Şimdi onun da kuşaklı entarisi, ceketi, takkesi, kırmızı merkupları (sarı meşinden yapılan bir çeşit ayakkabı) vardı. Saçlarının ortası, el ayası kadar sıfır makine ile kesilmiş, alnına perçemler uzatılmıştı. Deri gibi sert, yayvan tandır ekmeğine alışmıştı; yer sofrasında bunu hem kaşık çatal yerine dürümleyerek kullanmayı beceriyordu.
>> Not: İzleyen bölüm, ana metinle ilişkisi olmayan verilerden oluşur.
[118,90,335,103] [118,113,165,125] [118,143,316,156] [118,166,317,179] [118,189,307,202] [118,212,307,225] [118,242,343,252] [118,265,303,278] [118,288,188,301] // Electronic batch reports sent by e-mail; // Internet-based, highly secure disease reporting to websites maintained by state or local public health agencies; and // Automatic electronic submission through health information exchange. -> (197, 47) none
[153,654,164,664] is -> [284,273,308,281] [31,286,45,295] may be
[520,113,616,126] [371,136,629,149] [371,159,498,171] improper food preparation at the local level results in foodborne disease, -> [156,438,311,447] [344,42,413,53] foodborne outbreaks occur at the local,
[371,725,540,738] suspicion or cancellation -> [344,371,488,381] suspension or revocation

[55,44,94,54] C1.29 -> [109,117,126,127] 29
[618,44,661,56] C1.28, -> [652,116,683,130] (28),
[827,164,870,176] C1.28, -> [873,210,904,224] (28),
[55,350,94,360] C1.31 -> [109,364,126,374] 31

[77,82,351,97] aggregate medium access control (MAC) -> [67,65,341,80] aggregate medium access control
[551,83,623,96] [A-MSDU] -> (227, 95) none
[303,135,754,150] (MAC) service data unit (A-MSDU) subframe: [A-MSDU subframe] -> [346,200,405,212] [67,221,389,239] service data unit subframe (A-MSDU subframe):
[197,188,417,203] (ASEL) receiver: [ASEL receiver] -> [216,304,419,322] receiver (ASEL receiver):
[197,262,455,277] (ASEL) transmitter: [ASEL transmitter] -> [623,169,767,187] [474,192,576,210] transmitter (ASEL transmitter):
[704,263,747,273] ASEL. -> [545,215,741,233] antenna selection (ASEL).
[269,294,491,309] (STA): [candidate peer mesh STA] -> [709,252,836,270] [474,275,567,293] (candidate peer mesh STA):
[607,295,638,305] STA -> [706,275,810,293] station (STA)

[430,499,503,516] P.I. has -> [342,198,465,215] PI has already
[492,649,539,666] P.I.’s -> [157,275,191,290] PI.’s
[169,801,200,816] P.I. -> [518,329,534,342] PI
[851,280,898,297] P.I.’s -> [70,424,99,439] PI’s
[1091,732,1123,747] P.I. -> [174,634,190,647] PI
Bir gün halası sokaktan bağırarak geçen bir satıcıyı çağırdı. Evin avlusuna sırtında çuval kaplı bir yayvan torba, elinde bir ufacık iskemle ve uzun bir demir parçası, dağınık kıyafetli bir adam girdi. Torbasında da mukavva gibi bükülmüş bir tomar duruyordu. Konuştular, sonra önüne bir sürü patlak, sökük, parça parça ayakkabı dizdiler. Satıcı, iskemlesine oturdu. Hasan da merakla karşısına geçti. Bu dört yanı duvarlı, tek kat, basık ve toprak evde öyle canı sıkılıyordu ki… Şaşarak, eğlenerek seyrediyordu:

Mukavvaya benzettiği kalın deriyi iki tarafı keskin incecik, sapsız bıçağıyla kesişine, ağzına bir avuç çivi dolduruşuna, sonra bunları birer birer, İstanbul’ da gördüğü maymun gibi avurdundan çıkarıp ayakkabıların altına çabuk çabuk mıhlayışına, deri parçalarını, pis bir suya koyup ıslatışına, mundar çanaktaki macuna parmağını daldırıp tabanlara sürüşüne, hepsine bakıyordu. Susuyor ve bakıyordu.

Bir aralık nerede kimlerle olduğunu keyfinden unuttu, dalgınlığından ana diliyle sordu.

“Çiviler ağzına batmaz mı senin?”

Eskici başını hayretle işinden kaldırdı. Uzun uzun Hasan’ın yüzüne baktı:

“Türk çocuğu musun be?”

“İstanbul’ dan geldim!”

“Ben de o taraflardan … İzmit’ ten!”

Eskicide saç sakal dağınık, göğüs bağır açık, pantolonu dizlerinden yamalı, dişleri eksik ve suratı sarı, sapsarıydı; gözlerinin akına kadar sarıydı. Türkçe bildiği ve İstanbul taraflarından geldiği için Hasan, şimdi onun sade işine değil, yüzüne de dikkatle bakmıştı. Göğsünün ortasında, tıpkı çenesindeki sakalı andıran kırçıl, seyrek bir tutam kıl vardı. Dişsizlikten peltek çıkan bir sesle tekrar sordu:

“Ne diye düştün bu cehennemin bucağına sen?”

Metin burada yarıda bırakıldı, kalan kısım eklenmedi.